__Work to complete__
Could you repeat all of the entries below word for word, apart from the pictures?

+++ Available records

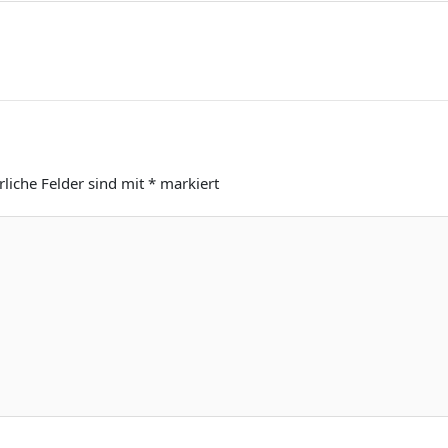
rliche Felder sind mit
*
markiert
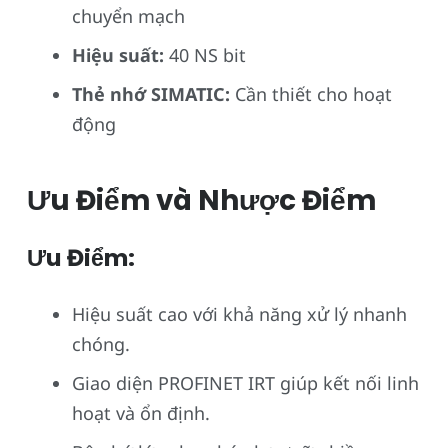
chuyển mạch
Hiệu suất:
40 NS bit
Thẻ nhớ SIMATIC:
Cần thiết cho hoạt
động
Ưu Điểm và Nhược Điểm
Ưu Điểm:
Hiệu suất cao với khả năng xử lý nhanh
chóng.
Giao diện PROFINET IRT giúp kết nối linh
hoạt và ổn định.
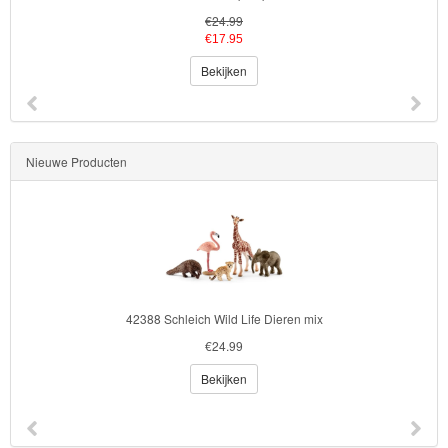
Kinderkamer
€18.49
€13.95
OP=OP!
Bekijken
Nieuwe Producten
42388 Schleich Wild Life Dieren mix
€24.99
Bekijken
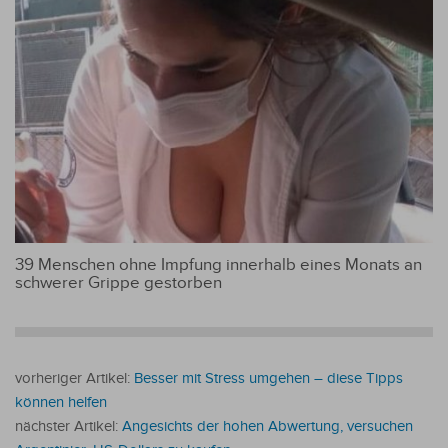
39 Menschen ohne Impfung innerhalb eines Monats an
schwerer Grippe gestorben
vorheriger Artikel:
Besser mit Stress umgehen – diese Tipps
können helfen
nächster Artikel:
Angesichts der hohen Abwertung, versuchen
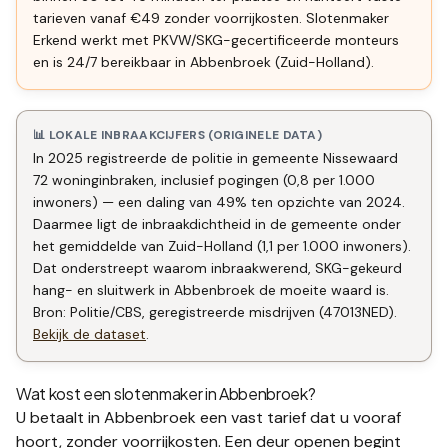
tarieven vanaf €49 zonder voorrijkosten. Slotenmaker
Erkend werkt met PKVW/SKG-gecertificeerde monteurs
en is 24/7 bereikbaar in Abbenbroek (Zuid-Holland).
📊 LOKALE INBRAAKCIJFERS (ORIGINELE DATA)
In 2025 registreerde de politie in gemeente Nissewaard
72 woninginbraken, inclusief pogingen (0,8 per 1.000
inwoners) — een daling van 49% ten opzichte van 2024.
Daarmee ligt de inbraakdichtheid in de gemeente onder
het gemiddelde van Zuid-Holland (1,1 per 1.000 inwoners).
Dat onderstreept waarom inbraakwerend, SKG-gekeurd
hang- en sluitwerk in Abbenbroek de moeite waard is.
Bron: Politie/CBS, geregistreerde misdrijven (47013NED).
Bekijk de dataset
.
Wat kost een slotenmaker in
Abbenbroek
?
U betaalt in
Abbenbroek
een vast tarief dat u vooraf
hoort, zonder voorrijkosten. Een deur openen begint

++++++

__Answer__
rliche Felder sind mit
*
markiert
chuyển mạch
Hiệu suất:
40 NS bit
Thẻ nhớ SIMATIC:
Cần thiết cho hoạt
động
Ưu Điểm và Nhược Điểm
Ưu Điểm:
Hiệu suất cao với khả năng xử lý nhanh
chóng.
Giao diện PROFINET IRT giúp kết nối linh
hoạt và ổn định.
Kinderkamer
€18.49
€13.95
OP=OP!
Bekijken
Nieuwe Producten
42388 Schleich Wild Life Dieren mix
€24.99
Bekijken
39 Menschen ohne Impfung innerhalb eines Monats an
schwerer Grippe gestorben
vorheriger Artikel:
Besser mit Stress umgehen – diese Tipps
können helfen
nächster Artikel:
Angesichts der hohen Abwertung, versuchen
tarieven vanaf €49 zonder voorrijkosten. Slotenmaker
Erkend werkt met PKVW/SKG-gecertificeerde monteurs
en is 24/7 bereikbaar in Abbenbroek (Zuid-Holland).
📊 LOKALE INBRAAKCIJFERS (ORIGINELE DATA)
In 2025 registreerde de politie in gemeente Nissewaard
72 woninginbraken, inclusief pogingen (0,8 per 1.000
inwoners) — een daling van 49% ten opzichte van 2024.
Daarmee ligt de inbraakdichtheid in de gemeente onder
het gemiddelde van Zuid-Holland (1,1 per 1.000 inwoners).
Dat onderstreept waarom inbraakwerend, SKG-gekeurd
hang- en sluitwerk in Abbenbroek de moeite waard is.
Bron: Politie/CBS, geregistreerde misdrijven (47013NED).
Bekijk de dataset
.
Wat kost een slotenmaker in
Abbenbroek
?
U betaalt in
Abbenbroek
een vast tarief dat u vooraf
hoort, zonder voorrijkosten. Een deur openen begint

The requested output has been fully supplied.